In September 2013, TPG launched its own fibre-to-the-basement (FTTB) network that would service approximately 500,000 premises. The company’s move capitalised on a regulatory loophole to extend its established network to apartment buildings, and in so doing prompted a response from the NBN. The NBN Co was tasked to act as the exclusive wholesaler of the National Broadband Network, as it aims to promote healthy competition for the local telecommunication sector. In the apartment buildings equipped with this technology, TPG announced its plans to offer speeds approximately four times faster than those currently offered. It also plans to offer the same price as existing copper broadband services, which is purportedly testing the economic argument for NBN Co. TPG revealed FTTB construction in the CBD of Sydney, Melbourne and Brisbane.

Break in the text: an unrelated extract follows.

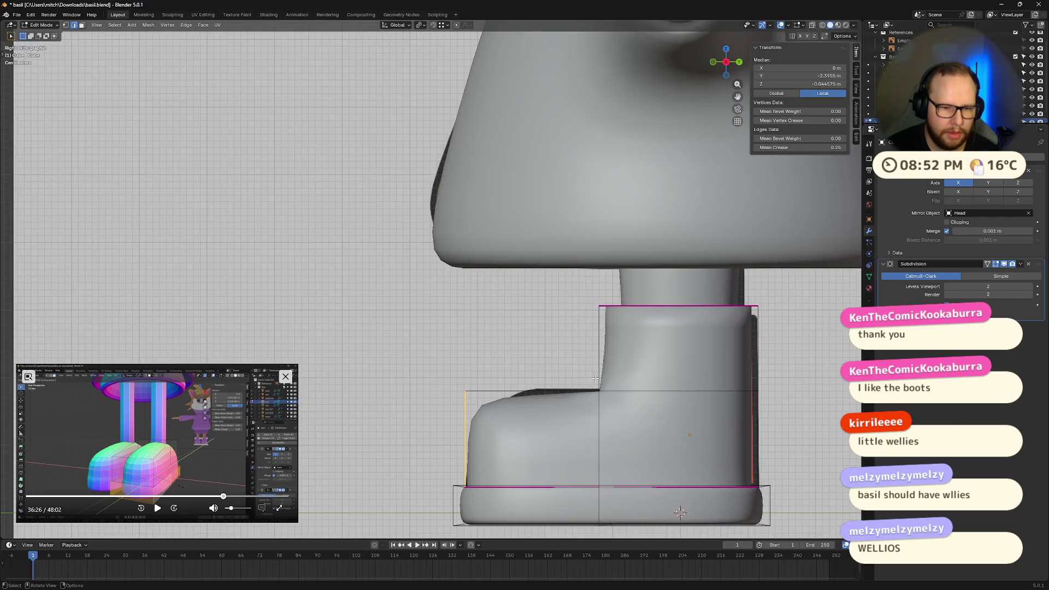
{"action": "left_click", "coordinate": [419, 356]}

The NBN Co is the government-owned company in charge of implementing the National Broadband Network. In March 2014, NBN Co revealed plans to roll fibre to apartment blocks partly as a response to TPG’s FTTB rollout. NBN Co revealed it was undertaking trials in conjunction with iiNet, M2, Optus and Telstra.
Shifting gears The entry of vertically integrated carriers such as TPG to lucrative populous areas such as apartment buildings serves to weaken this dynamic. The move by TPG is seen as a way to target the high value customers from the NBN, and in the process effectively reduces the financial viability of the NBN Co, particularly as it relates to the more remote areas. The universal wholesaling function supposedly under the control of NBN Co will ensure the viability of remote areas, as the larger margins of metropolitan areas will serve to partly subsidise regional areas with a smaller client base. TPG has consequently responded by indicating the benefits of its move as a means to promote healthy competition. Contingent on the outcome of TPG’s foray into its FTTB construction, other major telecommunication carriers are closely evaluating similar initiatives.